Num universo onde os desafios da saúde materna ainda são imensos, existem profissionais que os enfrentam com compaixão. A Dra. Ilda Maneira é uma dessas vozes. Enfermeira especialista em obstetrícia, ginecologia e lactação humana, soma mais de 17 anos de carreira entre Portugal e Angola. Na Clínica General Katondo, onde coordena o Departamento de Ginecologia e Obstetrícia, Dra. Ilda dá assistência à gestantes, recém-nascidos e puérperas.
Acompanhe a entrevista!
FPE- O que a motivou a escolher a obstetrícia como especialidade na área da saúde?
IL: Escolhi a obstetrícia porque sempre senti um chamado muito íntimo para estar junto da mulher nos seus processos de maior vulnerabilidade e força. O imenso privilégio de poder acompanhar a gestação, o parto e o pós-parto de uma mulher, de assistir à construção de um novo vínculo entre mãe e filho, é algo que me move.
FPE- Defina a obstetrícia em uma só palavra? Justifique a resposta.
IL: Transformação. A obstetrícia é, na sua essência, um campo que lida com a transformação em múltiplas dimensões: biológica, emocional, social e espiritual.
FTE- Existe alguma fase da gestação com a qual gosta mais de trabalhar? Por quê?
IL: Sim, o puerpério imediato (pós-parto), sem dúvidas. É neste momento que o vínculo entre mãe e bebé se fortalece ou se fragiliza, que a amamentação se inicia, e que a mulher começa a conhecer-se novamente. A mulher tende a sentir-se abandonada, pois durante nove meses foi o centro das atenções, e subitamente todas as atenções voltam-se exclusivamente para o bebé e a mulher deixa de ser vista.
FPE- Quais são os maiores desafios que tem enfrentado na realização do trabalho?
IL: Um dos maiores desafios é, sem dúvida, a escassez de recursos humanos e a ausência de formação continuada especializada em muitas instituições de saúde. A obstetrícia exige conhecimento técnico actualizado, sensibilidade ética e acima de tudo humanidade.
FPE- Já agora, como a Dra. Ilda vê o papel da obstetrícia na luta contra a mortalidade materna?
IL: A obstetrícia é uma das linhas de frente na luta contra a mortalidade materna. É através dela que conseguimos identificar precocemente factores de risco, intervir de forma preventiva e garantir uma assistência baseada na evidência científica. Mas a obstetrícia precisa ser exercida com humanidade.
FPE- O que poderia ser feito para melhorar o atendimento às gestantes?
IL: O primeiro passo é reconhecer que a violência obstétrica existe, é sistémica e tem raízes estruturais profundas. Para inverter este quadro, é fundamental investir na formação ética e técnica dos profissionais, promover a escuta activa, e, acima de tudo, aumentar o número de profissionais de saúde disponíveis. A sobrecarga leva ao esgotamento, e o esgotamento conduz à desumanização.

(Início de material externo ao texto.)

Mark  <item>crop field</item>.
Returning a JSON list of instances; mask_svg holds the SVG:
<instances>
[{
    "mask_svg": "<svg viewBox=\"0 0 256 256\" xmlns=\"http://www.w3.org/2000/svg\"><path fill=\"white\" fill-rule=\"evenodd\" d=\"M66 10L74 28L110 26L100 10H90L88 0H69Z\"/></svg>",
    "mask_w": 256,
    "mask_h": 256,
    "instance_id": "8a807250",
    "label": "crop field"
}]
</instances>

FTE- Existe algo que gostaria que todos os profissionais da obstetrícia levassem mais em conta no cuidado com as gestantes?
IL: Gostaria que cada profissional jamais esquecesse que está a cuidar de alguém que está a viver uma das experiências mais intensas da sua vida. A mulher que chega até nós não vem só com um corpo… vem com emoções, medos, vivências e expectativas. E aquilo que fazemos ou deixamos de fazer pode marcar para sempre a forma como ela vai lembrar o nascimento do seu filho.